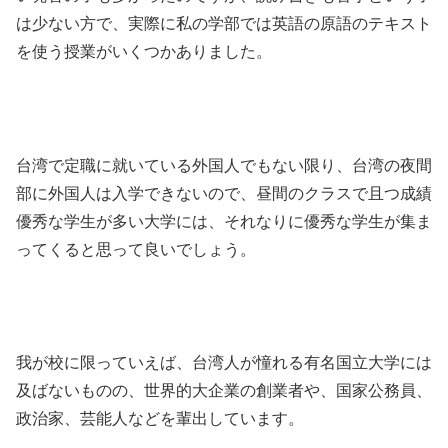
は少ない方で、実際に私の学部では英語の原語のテキスト
を使う授業がいくつかありました。
台湾で定職に就いている外国人でもない限り、台湾の夜間
部に外国人は入学できないので、昼間のクラスで且つ成績
優秀な学生が多い大学には、それなりに優秀な学生が集ま
ってくると思って良いでしょう。
我が校に限っていえば、台湾人が憧れる有名国立大学には
及ばないものの、世界的大企業の創業者や、国家公務員、
政治家、芸能人などを輩出しています。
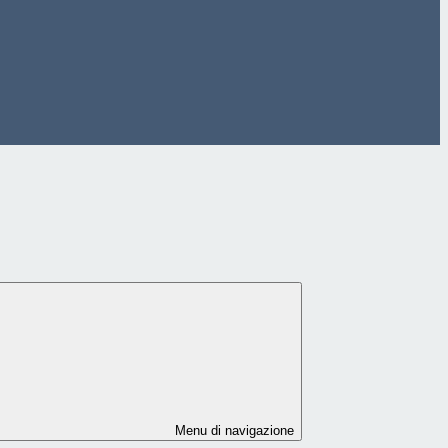
Menu di navigazione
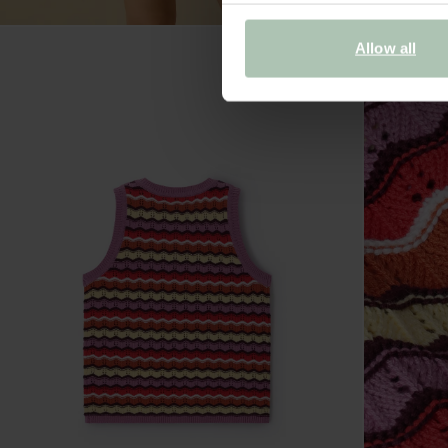
Allow all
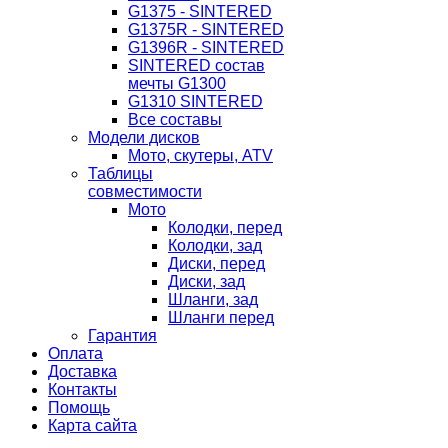
G1375 - SINTERED
G1375R - SINTERED
G1396R - SINTERED
SINTERED состав
мечты G1300
G1310 SINTERED
Все составы
Модели дисков
Мото, скутеры, ATV
Таблицы
совместимости
Мото
Колодки, перед
Колодки, зад
Диски, перед
Диски, зад
Шланги, зад
Шланги перед
Гарантия
Оплата
Доставка
Контакты
Помощь
Карта сайта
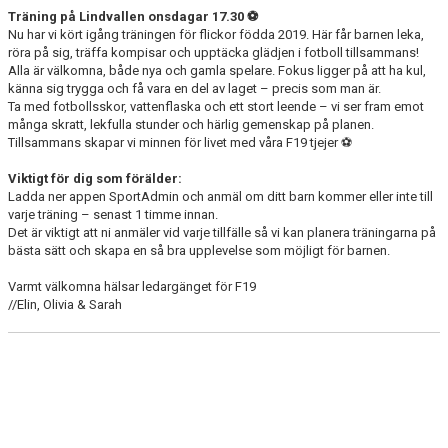
Träning på Lindvallen onsdagar 17.30 ⚽
BILDGALLERI
Nu har vi kört igång träningen för flickor födda 2019. Här får barnen leka,
röra på sig, träffa kompisar och upptäcka glädjen i fotboll tillsammans!
Alla är välkomna, både nya och gamla spelare. Fokus ligger på att ha kul,
DOKUMENT
känna sig trygga och få vara en del av laget – precis som man är.
Ta med fotbollsskor, vattenflaska och ett stort leende – vi ser fram emot
KONTAKT
många skratt, lekfulla stunder och härlig gemenskap på planen.
Tillsammans skapar vi minnen för livet med våra F19 tjejer ⚽
Viktigt för dig som förälder:
Ladda ner appen SportAdmin och anmäl om ditt barn kommer eller inte till
varje träning – senast 1 timme innan.
Det är viktigt att ni anmäler vid varje tillfälle så vi kan planera träningarna på
bästa sätt och skapa en så bra upplevelse som möjligt för barnen.
Varmt välkomna hälsar ledargänget för F19
//Elin, Olivia & Sarah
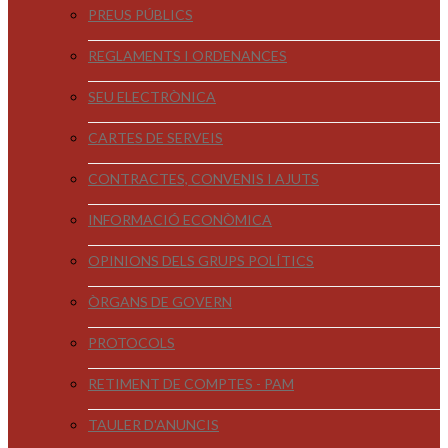
PREUS PÚBLICS
REGLAMENTS I ORDENANCES
SEU ELECTRÒNICA
CARTES DE SERVEIS
CONTRACTES, CONVENIS I AJUTS
INFORMACIÓ ECONÒMICA
OPINIONS DELS GRUPS POLÍTICS
ÒRGANS DE GOVERN
PROTOCOLS
RETIMENT DE COMPTES - PAM
TAULER D'ANUNCIS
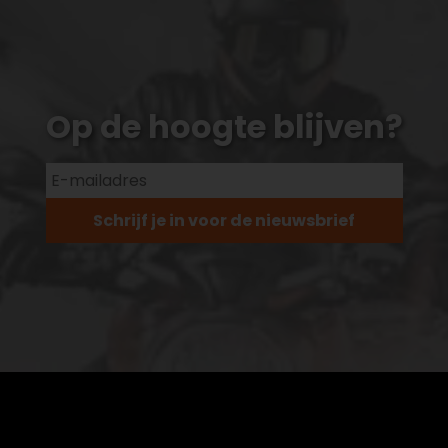
Op de hoogte blijven?
Schrijf je in voor de nieuwsbrief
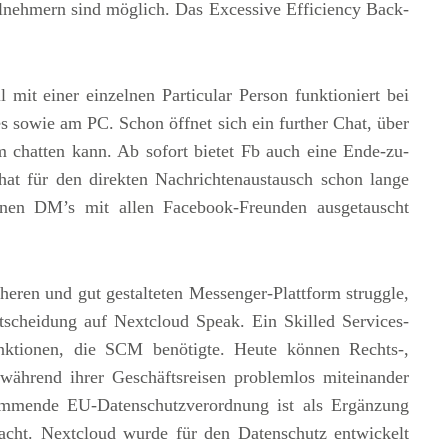
lnehmern sind möglich. Das Excessive Efficiency Back-
mit einer einzelnen Particular Person funktioniert bei
 sowie am PC. Schon öffnet sich ein further Chat, über
 chatten kann. Ab sofort bietet Fb auch eine Ende-zu-
hat für den direkten Nachrichtenaustausch schon lange
nen DM’s mit allen Facebook-Freunden ausgetauscht
heren und gut gestalteten Messenger-Plattform struggle,
ntscheidung auf Nextcloud Speak. Ein Skilled Services-
ktionen, die SCM benötigte. Heute können Rechts-,
ährend ihrer Geschäftsreisen problemlos miteinander
mmende EU-Datenschutzverordnung ist als Ergänzung
ht. Nextcloud wurde für den Datenschutz entwickelt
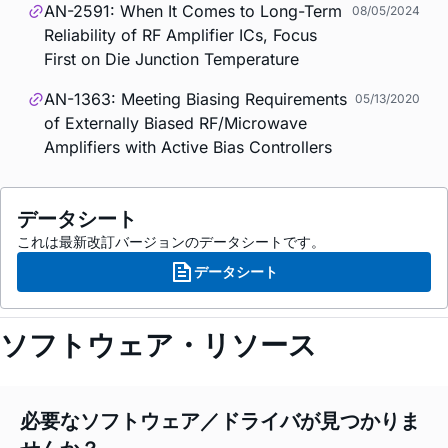
AN-2591: When It Comes to Long-Term
08/05/2024
Reliability of RF Amplifier ICs, Focus
First on Die Junction Temperature
AN-1363: Meeting Biasing Requirements
05/13/2020
of Externally Biased RF/Microwave
Amplifiers with Active Bias Controllers
データシート
これは最新改訂バージョンのデータシートです。
データシート
ソフトウェア・リソース
必要なソフトウェア／ドライバが見つかりま
せんか？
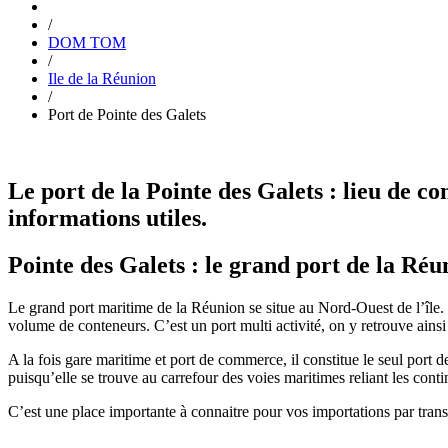
/
DOM TOM
/
Ile de la Réunion
/
Port de Pointe des Galets
Le port de la Pointe des Galets : lieu de co
informations utiles.
Pointe des Galets : le grand port de la Réu
Le grand port maritime de la Réunion se situe au Nord-Ouest de l’île. Il
volume de conteneurs. C’est un port multi activité, on y retrouve ainsi
A la fois gare maritime et port de commerce, il constitue le seul port 
puisqu’elle se trouve au carrefour des voies maritimes reliant les cont
C’est une place importante à connaitre pour vos importations par tran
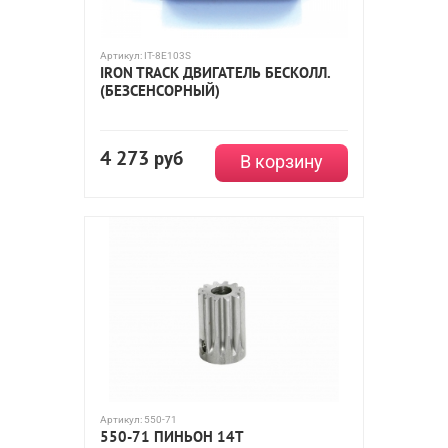
Артикул:
IT-8E103S
IRON TRACK ДВИГАТЕЛЬ БЕСКОЛЛ.
(БЕЗСЕНСОРНЫЙ)
4 273
руб
В корзину
Артикул:
550-71
550-71 ПИНЬОН 14Т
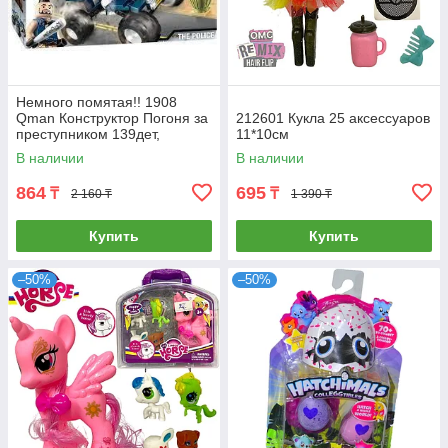
Немного помятая!! 1908
Qman Конструктор Погоня за
212601 Кукла 25 аксессуаров
преступником 139дет,
11*10см
30*18см
В наличии
В наличии
864
695
₸
₸
2 160 ₸
1 390 ₸
Купить
Купить
–50%
–50%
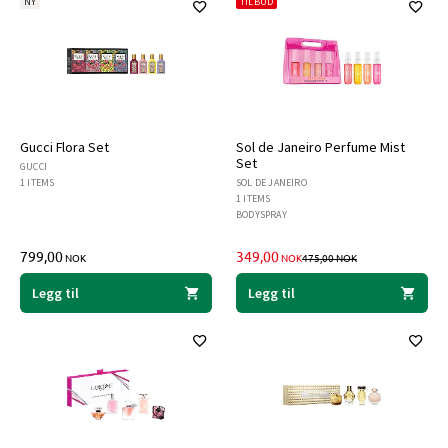
NY
TILBUD
Gucci Flora Set
Sol de Janeiro Perfume Mist
Set
GUCCI
1 ITEMS
SOL DE JANEIRO
1 ITEMS
BODYSPRAY
TILBUDSPRIS
PRIS FØR AVSLAG
799,00
349,00
NOK
NOK
475,00
NOK
Legg til
Legg til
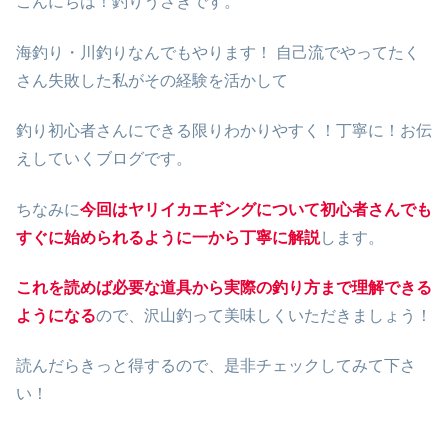
こんにちは！釣りうさぎです。
海釣り・川釣りなんでもやります！ 自己流でやってたく
さん失敗した私がその経験を活かして
釣り初心者さんにできる限りわかりやすく！丁寧に！お伝
えしていくブログです。
ちなみに
今回はヤリイカエギングについて初心者さんでも
すぐに始められるように一から丁寧に解説
します。
これを読めば必要な道具から実際の釣り方まで理解できる
ようになる
ので、沢山釣って美味しくいただきましょう！
読んだらきっと得するので、是非チェックしてみて下さ
い！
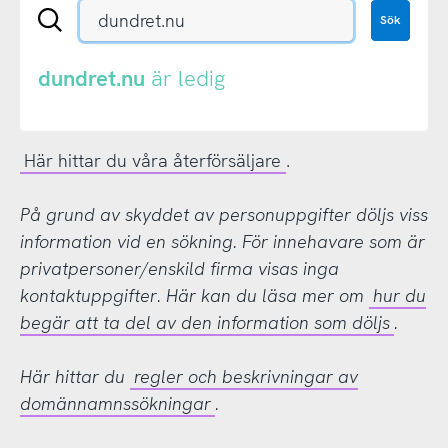
Sök
Sök
en
.se-
eller
dundret.nu
är ledig
.nu-
domän
Här hittar du våra återförsäljare
.
På grund av skyddet av personuppgifter döljs viss
information vid en sökning. För innehavare som är
privatpersoner/enskild firma visas inga
kontaktuppgifter. Här kan du läsa mer om
hur du
begär att ta del av den information som döljs
.
Här hittar du
regler och beskrivningar av
domännamnssökningar
.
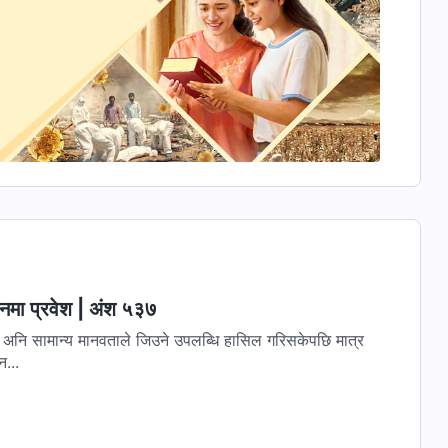
वनमा प्रवेश | अंश ५३७
छि अनि सामान्य मानवताले ‍जिउने उपलब्धि हासिल गरिसकेपछि मात्र
न...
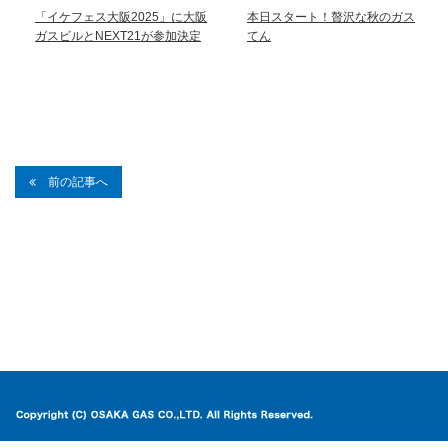
「イケフェス大阪2025」に大阪
本日スタート！贅沢な秋のガス
ガスビルとNEXT21が参加決定
てん
前の記事へ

....

*PROBLEM STATEMENT:*
From the first line to the last, retype the data above exactly, but not its images.

*EXERCISE RESPONSE:*
は少ない方で、実際に私の学部では英語の原語のテキスト
を使う授業がいくつかありました。
台湾で定職に就いている外国人でもない限り、台湾の夜間
部に外国人は入学できないので、昼間のクラスで且つ成績
優秀な学生が多い大学には、それなりに優秀な学生が集ま
ってくると思って良いでしょう。
我が校に限っていえば、台湾人が憧れる有名国立大学には
及ばないものの、世界的大企業の創業者や、国家公務員、
政治家、芸能人などを輩出しています。
Menu di navigazione
Allow all
G1375 - SINTERED
G1375R - SINTERED
G1396R - SINTERED
SINTERED состав
мечты G1300
G1310 SINTERED
Все составы
Модели дисков
Мото, скутеры, ATV
Таблицы
совместимости
Мото
Колодки, перед
Колодки, зад
Диски, перед
Диски, зад
Шланги, зад
Шланги перед
Гарантия
Оплата
Доставка
Контакты
Помощь
Карта сайта
Träning på Lindvallen onsdagar 17.30 ⚽
BILDGALLERI
Nu har vi kört igång träningen för flickor födda 2019. Här får barnen leka,
röra på sig, träffa kompisar och upptäcka glädjen i fotboll tillsammans!
Alla är välkomna, både nya och gamla spelare. Fokus ligger på att ha kul,
DOKUMENT
känna sig trygga och få vara en del av laget – precis som man är.
Ta med fotbollsskor, vattenflaska och ett stort leende – vi ser fram emot
KONTAKT
många skratt, lekfulla stunder och härlig gemenskap på planen.
Tillsammans skapar vi minnen för livet med våra F19 tjejer ⚽
Viktigt för dig som förälder:
Ladda ner appen SportAdmin och anmäl om ditt barn kommer eller inte till
varje träning – senast 1 timme innan.
Det är viktigt att ni anmäler vid varje tillfälle så vi kan planera träningarna på
bästa sätt och skapa en så bra upplevelse som möjligt för barnen.
Varmt välkomna hälsar ledargänget för F19
//Elin, Olivia & Sarah
PREUS PÚBLICS
REGLAMENTS I ORDENANCES
SEU ELECTRÒNICA
CARTES DE SERVEIS
CONTRACTES, CONVENIS I AJUTS
INFORMACIÓ ECONÒMICA
OPINIONS DELS GRUPS POLÍTICS
ÒRGANS DE GOVERN
PROTOCOLS
RETIMENT DE COMPTES - PAM
TAULER D'ANUNCIS
Op de hoogte blijven?
Schrijf je in voor de nieuwsbrief
lnehmern sind möglich. Das Excessive Efficiency Back-
mit einer einzelnen Particular Person funktioniert bei
 sowie am PC. Schon öffnet sich ein further Chat, über
 chatten kann. Ab sofort bietet Fb auch eine Ende-zu-
hat für den direkten Nachrichtenaustausch schon lange
nen DM’s mit allen Facebook-Freunden ausgetauscht
heren und gut gestalteten Messenger-Plattform struggle,
ntscheidung auf Nextcloud Speak. Ein Skilled Services-
ktionen, die SCM benötigte. Heute können Rechts-,
ährend ihrer Geschäftsreisen problemlos miteinander
mmende EU-Datenschutzverordnung ist als Ergänzung
ht. Nextcloud wurde für den Datenschutz entwickelt
AN-2591: When It Comes to Long-Term
08/05/2024
Reliability of RF Amplifier ICs, Focus
First on Die Junction Temperature
AN-1363: Meeting Biasing Requirements
05/13/2020
of Externally Biased RF/Microwave
Amplifiers with Active Bias Controllers
データシート
これは最新改訂バージョンのデータシートです。
データシート
ソフトウェア・リソース
必要なソフトウェア／ドライバが見つかりま
せんか？
/
DOM TOM
/
Ile de la Réunion
/
Port de Pointe des Galets
Le port de la Pointe des Galets : lieu de co
informations utiles.
Pointe des Galets : le grand port de la Réu
Le grand port maritime de la Réunion se situe au Nord-Ouest de l’île. Il
volume de conteneurs. C’est un port multi activité, on y retrouve ainsi
A la fois gare maritime et port de commerce, il constitue le seul port 
puisqu’elle se trouve au carrefour des voies maritimes reliant les cont
C’est une place importante à connaitre pour vos importations par tran
Артикул:
IT-8E103S
IRON TRACK ДВИГАТЕЛЬ БЕСКОЛЛ.
(БЕЗСЕНСОРНЫЙ)
4 273
руб
В корзину
Артикул:
550-71
550-71 ПИНЬОН 14Т
Немного помятая!! 1908
Qman Конструктор Погоня за
212601 Кукла 25 аксессуаров
преступником 139дет,
11*10см
30*18см
В наличии
В наличии
864
695
₸
₸
2 160 ₸
1 390 ₸
Купить
Купить
–50%
–50%
NY
TILBUD
Gucci Flora Set
Sol de Janeiro Perfume Mist
Set
GUCCI
1 ITEMS
SOL DE JANEIRO
1 ITEMS
BODYSPRAY
TILBUDSPRIS
PRIS FØR AVSLAG
799,00
349,00
NOK
NOK
475,00
NOK
Legg til
Legg til
こんにちは！釣りうさぎです。
海釣り・川釣りなんでもやります！ 自己流でやってたく
さん失敗した私がその経験を活かして
釣り初心者さんにできる限りわかりやすく！丁寧に！お伝
えしていくブログです。
ちなみに
今回はヤリイカエギングについて初心者さんでも
すぐに始められるように一から丁寧に解説
します。
これを読めば必要な道具から実際の釣り方まで理解できる
ようになる
ので、沢山釣って美味しくいただきましょう！
読んだらきっと得するので、是非チェックしてみて下さ
い！
Sök
Sök
en
.se-
eller
dundret.nu
är ledig
.nu-
domän
Här hittar du våra återförsäljare
.
På grund av skyddet av personuppgifter döljs viss
information vid en sökning. För innehavare som är
privatpersoner/enskild firma visas inga
kontaktuppgifter. Här kan du läsa mer om
hur du
begär att ta del av den information som döljs
.
Här hittar du
regler och beskrivningar av
domännamnssökningar
.
वनमा प्रवेश | अंश ५३७
छि अनि सामान्य मानवताले ‍जिउने उपलब्धि हासिल गरिसकेपछि मात्र
न...
「イケフェス大阪2025」に大阪
本日スタート！贅沢な秋のガス
ガスビルとNEXT21が参加決定
てん
前の記事へ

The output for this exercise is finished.